■ BRIEF 1: List every distinct dollar amount that appears in the Kinross Gold reconciliation note, giving each amount only once in the order it first appears.
■ BRIEF 2: Write the next part of the Kinross Gold reconciliation note, picking up after its final line.

■ PAGE EXTRACT:

KINROSS GOLD CORPORATION

Reconciliation to Generally Accepted
Accounting Principles in the United States
For the three months ended March 31, 2009
(unaudited)

    Subsequent to the exchange of debt securities, the Company accounted for its share investment in Echo Bay as an available-for-sale security under US GAAP. At January 31, 2003, when the Company acquired the remaining outstanding common shares of Echo Bay, the Company retroactively restated its 2002 consolidated financial statements, prepared in accordance with US GAAP, to account for its share investment in Echo Bay on an equity basis. As a result, the Company reversed an unrealized gain of $21.8 million previously included in CDN GAAP Other Comprehensive Income ("OCI"), increased its deficit by $0.7 million to reflect its share of equity losses for the period ended December 31, 2002 and correspondingly reduced the carrying value of its investment. In addition, the Company decreased long-term investments and recorded a share of loss in investee company of $1.0 million for the one month ended January 31, 2003 and increased long-term investments and recorded a share of income in investee company of $0.7 million during the year ended December 31, 2002. For US GAAP purposes, as a result of the business combination on January 31, 2003, the Company recognized an additional $40.8 million of goodwill representing the difference in carrying value of its share investment in Echo Bay between CDN GAAP and US GAAP.

    For the year ended December 31, 2003, the Company computed a goodwill impairment charge of $40.2 million thereby reducing the additional goodwill balance, under US GAAP, at December 31, 2003 to $0.6 million. As at March 31, 2009 and December 31, 2008, the additional goodwill remained at $0.6 million under US GAAP.

(l)
Under Canadian income tax legislation, a company is permitted to issue flow-through shares, whereby the company agrees to incur qualifying expenditures and renounce the related income tax deductions to the investors. The Company accounted for the issue of flow-through shares issued in 2001 using the deferral method in accordance with CDN GAAP. At the time of issue, the funds received were recorded as share capital. Qualifying expenditures were made in 2002. For US GAAP, the premium paid in excess of the market value of $1.1 million was credited to other liabilities and included in income as the qualifying expenditures were made. As at March 31, 2009 and December 31, 2008, the application of US GAAP would result in a decrease in common share capital of $1.1 million and a corresponding reduction in accumulated deficit.

(m)

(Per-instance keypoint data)

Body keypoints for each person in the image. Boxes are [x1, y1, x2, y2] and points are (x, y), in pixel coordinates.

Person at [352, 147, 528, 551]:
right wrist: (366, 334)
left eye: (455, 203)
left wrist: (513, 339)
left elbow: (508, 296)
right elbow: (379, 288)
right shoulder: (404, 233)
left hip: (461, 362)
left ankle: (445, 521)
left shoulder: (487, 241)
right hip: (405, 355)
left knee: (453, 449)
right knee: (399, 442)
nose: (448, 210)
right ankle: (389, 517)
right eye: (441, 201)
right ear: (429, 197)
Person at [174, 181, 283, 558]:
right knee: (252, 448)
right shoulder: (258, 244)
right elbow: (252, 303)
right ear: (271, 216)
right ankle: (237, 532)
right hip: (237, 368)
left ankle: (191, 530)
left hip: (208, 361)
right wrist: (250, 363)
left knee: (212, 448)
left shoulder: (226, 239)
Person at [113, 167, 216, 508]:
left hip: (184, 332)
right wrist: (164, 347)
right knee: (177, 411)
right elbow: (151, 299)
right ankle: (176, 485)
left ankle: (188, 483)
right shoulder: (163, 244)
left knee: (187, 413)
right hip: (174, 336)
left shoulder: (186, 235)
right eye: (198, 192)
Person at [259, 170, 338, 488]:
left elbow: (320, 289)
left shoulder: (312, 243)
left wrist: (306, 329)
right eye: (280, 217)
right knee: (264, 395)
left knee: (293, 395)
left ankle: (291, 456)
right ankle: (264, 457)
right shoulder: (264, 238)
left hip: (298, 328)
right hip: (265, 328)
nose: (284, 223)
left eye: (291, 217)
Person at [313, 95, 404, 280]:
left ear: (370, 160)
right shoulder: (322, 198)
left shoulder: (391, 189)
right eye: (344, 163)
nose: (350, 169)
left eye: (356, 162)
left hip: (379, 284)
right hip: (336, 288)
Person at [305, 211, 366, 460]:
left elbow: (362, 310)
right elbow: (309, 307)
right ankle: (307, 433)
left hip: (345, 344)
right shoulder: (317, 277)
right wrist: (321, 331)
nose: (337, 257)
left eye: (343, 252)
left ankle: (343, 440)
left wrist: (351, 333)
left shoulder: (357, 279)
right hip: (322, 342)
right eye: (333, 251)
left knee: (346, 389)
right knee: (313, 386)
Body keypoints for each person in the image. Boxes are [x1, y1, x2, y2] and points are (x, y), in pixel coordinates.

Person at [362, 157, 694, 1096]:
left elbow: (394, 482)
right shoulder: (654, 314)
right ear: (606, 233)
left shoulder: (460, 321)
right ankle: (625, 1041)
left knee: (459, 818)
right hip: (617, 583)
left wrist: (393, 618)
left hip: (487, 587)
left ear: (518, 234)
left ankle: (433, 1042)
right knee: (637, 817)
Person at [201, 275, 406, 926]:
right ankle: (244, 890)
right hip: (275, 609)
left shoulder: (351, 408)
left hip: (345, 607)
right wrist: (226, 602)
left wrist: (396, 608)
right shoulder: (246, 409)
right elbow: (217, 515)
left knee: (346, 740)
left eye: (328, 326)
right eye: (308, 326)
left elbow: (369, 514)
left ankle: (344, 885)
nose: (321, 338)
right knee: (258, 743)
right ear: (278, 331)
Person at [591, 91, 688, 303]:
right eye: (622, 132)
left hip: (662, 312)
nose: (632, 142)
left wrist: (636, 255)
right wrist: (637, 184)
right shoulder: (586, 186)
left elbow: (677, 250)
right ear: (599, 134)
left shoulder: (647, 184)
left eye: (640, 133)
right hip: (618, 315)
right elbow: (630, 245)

■ WRITTEN ANSWER 1:
$21.8 million
$0.7 million
$1.0 million
$40.8 million
$40.2 million
$0.6 million
$1.1 million

■ WRITTEN ANSWER 2:
SFAS No. 148, "Accounting for Stock-Based Compensation — Transition and Disclosure, an Amendment to SFAS No. 123" ("SFAS 148") is similar to the Canadian accounting standard, CICA HB Section 3870, "Stock-Based Compensation and Other Stock-Based Payments", which was adopted in 2004. Accordingly, there is no CDN and US GAAP difference in the calculation of stock-based compensation expense. However, upon adoption of the amended Canadian accounting standard, stock option compensation of $2.5 million was recorded as a cumulative effect of the adoption as an adjustment to the opening balance of Accumulated deficit with an offsetting adjustment to contributed surplus. There was no tax impact on this adjustment. Under US GAAP, this adjustment would be reversed.

Note 2 — Stock-based compensation

Total stock-based compensation expense was $7.6 million and $5.1 million for the three months ended March 31, 2009 and 2008. As at March 31, 2009, there was $17.5 million of total unrecognized compensation costs relating to non-vested stock options. We expect to recognize this expense over a weighted average period of 3.0 years.

Note 3 — Fair value measurement disclosures

In 2008, the Company adopted SFAS 157 for financial assets and liabilities that are measured at fair value on a recurring basis. SFAS 157 defines fair value, establishes a framework for measuring fair value under US GAAP, and requires expanded disclosures about fair value measurements. The primary assets and liabilities affected were available-for-sale securities, embedded derivatives, and derivative instruments. The adoption of SFAS 157 did not change the valuation techniques that the company uses to value these assets and liabilities. The Company has elected to present information for derivative instruments on a net basis.

6



KINROSS GOLD CORPORATION

Reconciliation to Generally Accepted
Accounting Principles in the United States
For the three months ended March 31, 2009
(unaudited)

The fair value hierarchy established by SFAS 157 establishes three levels to classify the inputs to valuation techniques used to measure fair value. Level 1 inputs are quoted prices (unadjusted) in active markets for identical assets or liabilities. Level 2 inputs are quoted prices in markets that are not active, quoted prices for similar assets or liabilities in active markets, inputs other than quoted prices that are observable for the asset or liability (for example, interest rate and yield curves observable at commonly quoted intervals, forward pricing curves used to value currency and commodity contracts and volatility measurements used to value option contracts), or inputs that are derived principally from or corroborated by observable market data or other means. Level 3 inputs are unobservable (supported by little or no market activity). The fair value hierarchy gives the highest priority to Level 1 inputs and the lowest priority to Level 3 inputs.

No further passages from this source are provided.